• **YOUR TASKS**:
**1)** According to the Naughton biography, what jobs did he hold before he began writing?
**2)** Carry on the biography of the playwright of Alfie from the point where it stops.

══ SOURCE EXTRACT

William John Francis Naughton (12 June 1910 – 9 January 1992) was an Irish-born British playwright and author, best known for his play Alfie.

Early life
Born into relative poverty in Ballyhaunis, County Mayo, Ireland, he moved to Bolton, Lancashire, England, in 1914 as a child.  There he attended Saint Peter and Paul's School, and worked as a weaver, coal-bagger and lorry-driver before he started writing.

Writing career

His stage play, Alfie, adapted for the 1966 film starring Michael Caine in the eponymous role, originated in a radio play, Alfie Elkins and His Little Life, first broadcast on the BBC Third Programme in 1962, which became a production at the Mermaid Theatre in 1963. It transferred to the West End before a very brief run on Broadway. Naughton was a prolific writer of plays, novels, short stories and children's books. His preferred environment was working-class society, which is reflected in much of his written work.

In addition to Alfie, two of his other plays have been made into feature films, All in Good Time (1963), filmed as The Family Way (1966), starring John Mills, and Spring and Port Wine (1970), starring James Mason in the role of Rafe Crompton, an adaptation of a play first performed in 1959. His novel Alfie Darling, the sequel to his earlier novel and play, was also filmed, with Alan Price succeeding Michael Caine in the lead role. Both Alfie and Alfie Darling were drawn upon for the 2004 film with Jude Law in the eponymous role.

His work also includes the novel One Small Boy (1957), and the collection of short stories The Goalkeeper's Revenge And Other Stories (1961). His 1977 children's novel My Pal Spadger is an account of his childhood in 1920s Bolton.

Many of his plays were performed at the Octagon Theatre, Bolton.  An 85-seat adaptable studio theatre within the Octagon is named after him.

Awards
During his lifetime, he received the following awards:
Screenwriters Guide Award (1967 and 1968)
Italia Prize for Radio Play (1974)
Children's Rights Workshop Other Award (1978)
Portico Literary Prize (1987)
The Hon. Fellowship, Bolton Institute of Higher Education (1988).

Death
Naughton died in 1992, aged 81, in Ballasalla on the Isle of Man. A "Bill Naughton Short Story Competition", administered by The Kenny/Naughton Autumn School, was named in his honour.

════
══ PROVIDED RECORDS

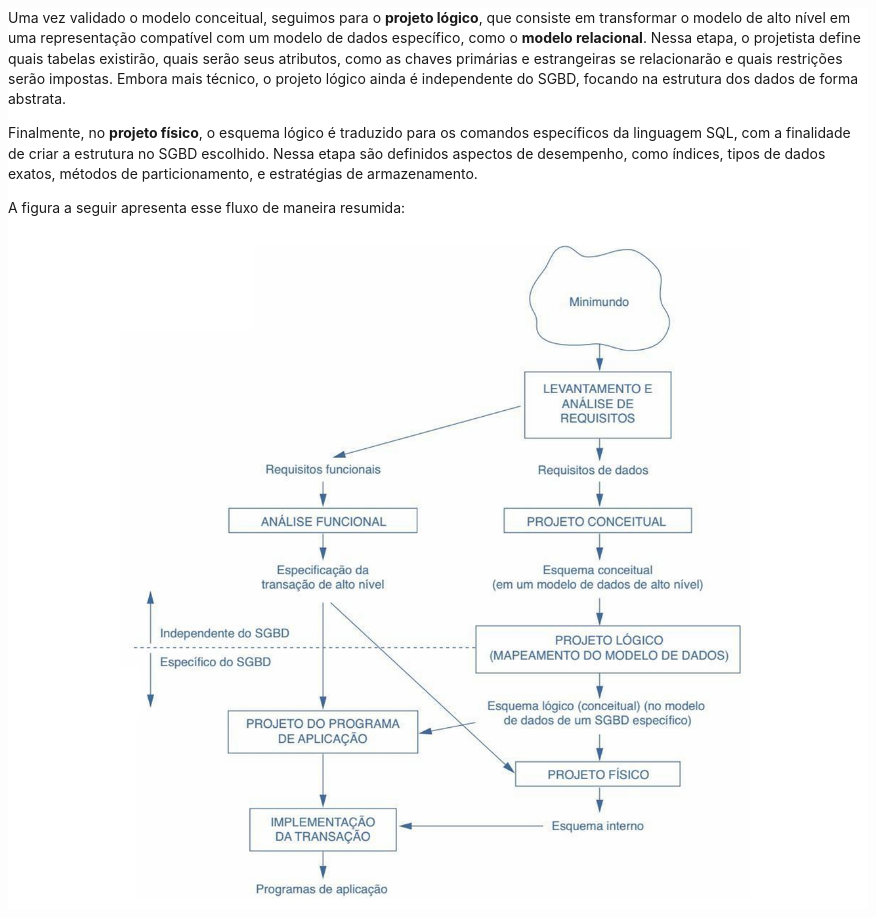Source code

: Uma vez validado o modelo conceitual, seguimos para o **projeto lógico**, que consiste em transformar o modelo de alto nível em uma representação compatível com um modelo de dados específico, como o **modelo relacional**. Nessa etapa, o projetista define quais tabelas existirão, quais serão seus atributos, como as chaves primárias e estrangeiras se relacionarão e quais restrições serão impostas. Embora mais técnico, o projeto lógico ainda é independente do SGBD, focando na estrutura dos dados de forma abstrata.

Finalmente, no **projeto físico**, o esquema lógico é traduzido para os comandos específicos da linguagem SQL, com a finalidade de criar a estrutura no SGBD escolhido. Nessa etapa são definidos aspectos de desempenho, como índices, tipos de dados exatos, métodos de particionamento, e estratégias de armazenamento.

A figura a seguir apresenta esse fluxo de maneira resumida:


<div align="center">
  <img width="640px" src="./img/06-projeto-de-banco-de-dados.png">
</div>

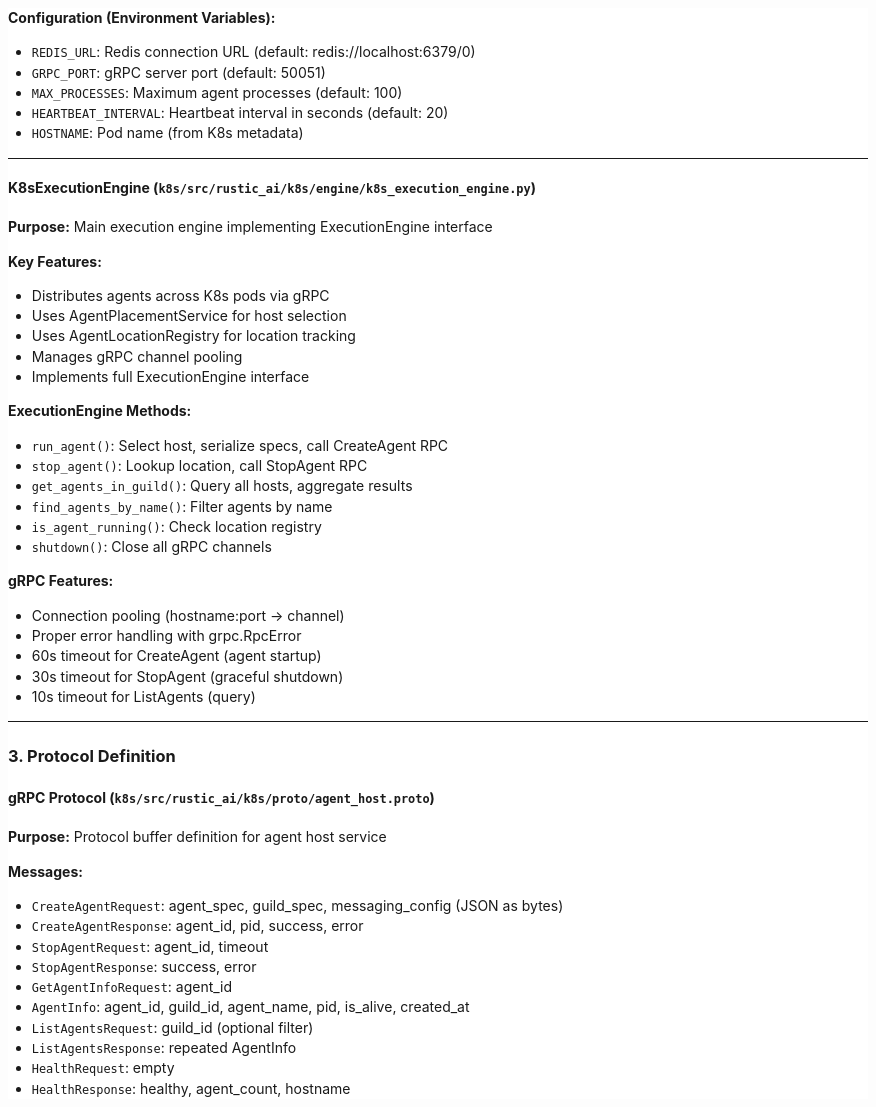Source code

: **Configuration (Environment Variables):**
- `REDIS_URL`: Redis connection URL (default: redis://localhost:6379/0)
- `GRPC_PORT`: gRPC server port (default: 50051)
- `MAX_PROCESSES`: Maximum agent processes (default: 100)
- `HEARTBEAT_INTERVAL`: Heartbeat interval in seconds (default: 20)
- `HOSTNAME`: Pod name (from K8s metadata)

---

#### K8sExecutionEngine (`k8s/src/rustic_ai/k8s/engine/k8s_execution_engine.py`)
**Purpose:** Main execution engine implementing ExecutionEngine interface

**Key Features:**
- Distributes agents across K8s pods via gRPC
- Uses AgentPlacementService for host selection
- Uses AgentLocationRegistry for location tracking
- Manages gRPC channel pooling
- Implements full ExecutionEngine interface

**ExecutionEngine Methods:**
- `run_agent()`: Select host, serialize specs, call CreateAgent RPC
- `stop_agent()`: Lookup location, call StopAgent RPC
- `get_agents_in_guild()`: Query all hosts, aggregate results
- `find_agents_by_name()`: Filter agents by name
- `is_agent_running()`: Check location registry
- `shutdown()`: Close all gRPC channels

**gRPC Features:**
- Connection pooling (hostname:port → channel)
- Proper error handling with grpc.RpcError
- 60s timeout for CreateAgent (agent startup)
- 30s timeout for StopAgent (graceful shutdown)
- 10s timeout for ListAgents (query)

---

### 3. Protocol Definition

#### gRPC Protocol (`k8s/src/rustic_ai/k8s/proto/agent_host.proto`)
**Purpose:** Protocol buffer definition for agent host service

**Messages:**
- `CreateAgentRequest`: agent_spec, guild_spec, messaging_config (JSON as bytes)
- `CreateAgentResponse`: agent_id, pid, success, error
- `StopAgentRequest`: agent_id, timeout
- `StopAgentResponse`: success, error
- `GetAgentInfoRequest`: agent_id
- `AgentInfo`: agent_id, guild_id, agent_name, pid, is_alive, created_at
- `ListAgentsRequest`: guild_id (optional filter)
- `ListAgentsResponse`: repeated AgentInfo
- `HealthRequest`: empty
- `HealthResponse`: healthy, agent_count, hostname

════

• **RESULTS BY TASK**:
**1)** He worked as a weaver, coal-bagger and lorry-driver.

**2)**
Bibliography

Plays
 My Flesh, My Blood (1957) (revised as Spring and Port Wine)
 Alfie (1963) (adapted for 1966 film Alfie)
 All in Good Time (1963) (adapted for 1966 film The Family Way)
 He Was Gone When We Got There (1966)
 June Evening (1966)
 Spring and Port Wine (1967) (adapted for 1970 film Spring and Port Wine)
 Keep It in the Family (1967) (Americanized version of Spring and Port Wine)
 Annie And Fanny (1967)
 Lighthearted Intercourse (1971)
 Derby Day (1994)

Novels
 A Roof Over Your Head (1945)
 Pony Boy (1946)
 Rafe Granite (1947)
 One Small Boy (1957)
 Alfie (1966)
 Alfie Darling (1970)
 My Pal Spadger (1977)

Short Story Collections
 Late Night on Watling Street (1959) 
 The Goalkeeper's Revenge (1961) 
 The Bees Have Stopped Working: And Other Stories (1976)
 Spit Nolan (1988)
 Ricky, Karim and Spit Nolan: Adventure Short Stories (2003) (with Jenny Alexander, Pratima Mitchell)

Autobiography
 On the Pig’s Back: An Autobiographical Excursion. Oxford: Oxford U.P.(1987)
 Saintly Billy: A Catholic Boyhood. Oxford: Oxford U.P.(1988)
 Neither Use Nor Ornament: A Memoir of Bolton: 1920s. Newcastle upon Tyne: Bloodaxe.(1995)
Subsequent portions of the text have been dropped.